Само собой разумеется, опоздание на вечерню было не таким уж и страшным проступком, но в сложившихся обстоятельствах мальчик никак не желал отягощать совесть, усугубляя своим поведением бремя всех тех хлопот, что выпали на долю обители из-за его семейных неурядиц. На его счастье дети мирян из города имели обыкновение посещать церковь во время вечерни, так что среди стольких детей отсутствие одного из мальчиков можно было вполне и не заметить, и если Ричарду удастся смешаться с толпой, выходящей после службы, можно будет сделать вид, что он был в церкви вместе со всеми. Ничего лучшего, пожалуй, и не придумаешь. Поэтому Ричард мышью проскользнул в обитель и затаился в одной из ниш в южной стене, откуда был хорошо виден южный вход в церковь, через который после окончания службы должны были выйти братья, гости обители и горожане с детьми. Когда монахи минуют место, где он спрятался, ему наверняка не составит труда затеряться среди детей.
Наконец вечерня закончилась. Мимо Ричарда степенно проследовали на ужин аббат Радульфус, приор Роберт и братья-монахи. Следом же, уже без всякого порядка, шла ватага детей. Ричард был уже готов отделиться от скрывавшей его стены и юркнуть к детям, как вдруг из-за угла до его слуха донесся знакомый строгий голос.
— А ну-ка тихо! Что это за гвалт такой после божественной службы! Разве так вас учили выходить из святого храма? Живо построились по два! И чтобы все вели себя почтительно!
Ричард похолодел и вновь вжался спиной в стену, отступив поглубже в нишу. Похоже, брат Жером не прошел вместе со всеми братьями, а задержался, дабы приструнить детей. Ричарду не оставалось ничего другого, как затаившись смотреть, как мимо пара за парой проходят дети, и надеяться, что рано или поздно ему удастся ускользнуть отсюда незамеченным, поскольку брат Жером был единственным из монахов, перед которым Ричард вовсе не желал стоять виновато на коленях и выслушивать наставления. Вот уже и дети прошли, и кое-кто из задержавшихся в церкви гостей, а брат Жером все еще чего-то ожидал. Из своего укрытия Ричард видел его тощую тень.

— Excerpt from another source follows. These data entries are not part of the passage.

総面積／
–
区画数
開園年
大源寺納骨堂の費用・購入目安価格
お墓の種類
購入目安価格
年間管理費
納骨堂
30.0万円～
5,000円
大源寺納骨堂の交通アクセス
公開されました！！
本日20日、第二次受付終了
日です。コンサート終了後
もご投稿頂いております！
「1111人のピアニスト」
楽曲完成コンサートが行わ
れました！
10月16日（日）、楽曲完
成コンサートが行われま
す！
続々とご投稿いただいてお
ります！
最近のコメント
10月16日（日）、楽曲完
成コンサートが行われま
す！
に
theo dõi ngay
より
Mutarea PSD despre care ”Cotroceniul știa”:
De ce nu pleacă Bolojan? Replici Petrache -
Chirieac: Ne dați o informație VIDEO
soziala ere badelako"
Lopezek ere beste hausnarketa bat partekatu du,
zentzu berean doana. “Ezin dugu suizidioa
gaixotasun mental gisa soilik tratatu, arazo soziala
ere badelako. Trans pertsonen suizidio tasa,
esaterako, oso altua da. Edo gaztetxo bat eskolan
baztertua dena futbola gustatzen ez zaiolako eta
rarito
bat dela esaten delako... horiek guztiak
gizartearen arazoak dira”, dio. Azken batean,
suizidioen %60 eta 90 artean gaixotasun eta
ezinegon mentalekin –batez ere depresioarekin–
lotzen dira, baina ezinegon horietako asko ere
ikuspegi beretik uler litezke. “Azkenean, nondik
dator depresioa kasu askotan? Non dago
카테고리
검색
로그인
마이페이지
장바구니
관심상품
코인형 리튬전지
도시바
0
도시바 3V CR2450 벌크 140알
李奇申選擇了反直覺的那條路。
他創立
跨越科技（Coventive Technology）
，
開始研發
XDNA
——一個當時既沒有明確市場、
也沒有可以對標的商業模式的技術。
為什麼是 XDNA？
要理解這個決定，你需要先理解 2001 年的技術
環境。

Неожиданно выяснилось, что брат Жером ожидал одного из гостей, ибо тень монаха оказалась накрыта более крупной тенью. Вскоре Ричард увидел и самого гостя, — могучий, крепкий мужчина с лицом, словно вырубленным из камня, в богатом платье знатного человека, никак не ниже барона.
— Я ожидал вас, сэр, чтобы сказать вам несколько слов, — вымолвил брат Жером с важным видом, но почтительно. — Я размышлял над тем, что вы говорили у нас на капитуле. Не соизволите ли вы присесть и выслушать меня наедине?
Сердце Ричарда едва не выскочило у него из груди, поскольку в одной из ниш на каменной скамье сидел он сам. Мальчик пришел в ужас от сознания, что они вот-вот наткнутся прямо на него. Однако у брата Жерома были, похоже, свои причины не показываться на глаза кому-либо из задержавшихся в церкви. Он предпочел уединенную, дальнюю нишу, куда и отвел своего собеседника. Ричарду теперь было самое время выскользнуть из своего укрытия, — путь был свободен, однако мальчик не стал торопиться. Его удержало простое человеческое любопытство, — он замер, затаив дыхание и навострив уши.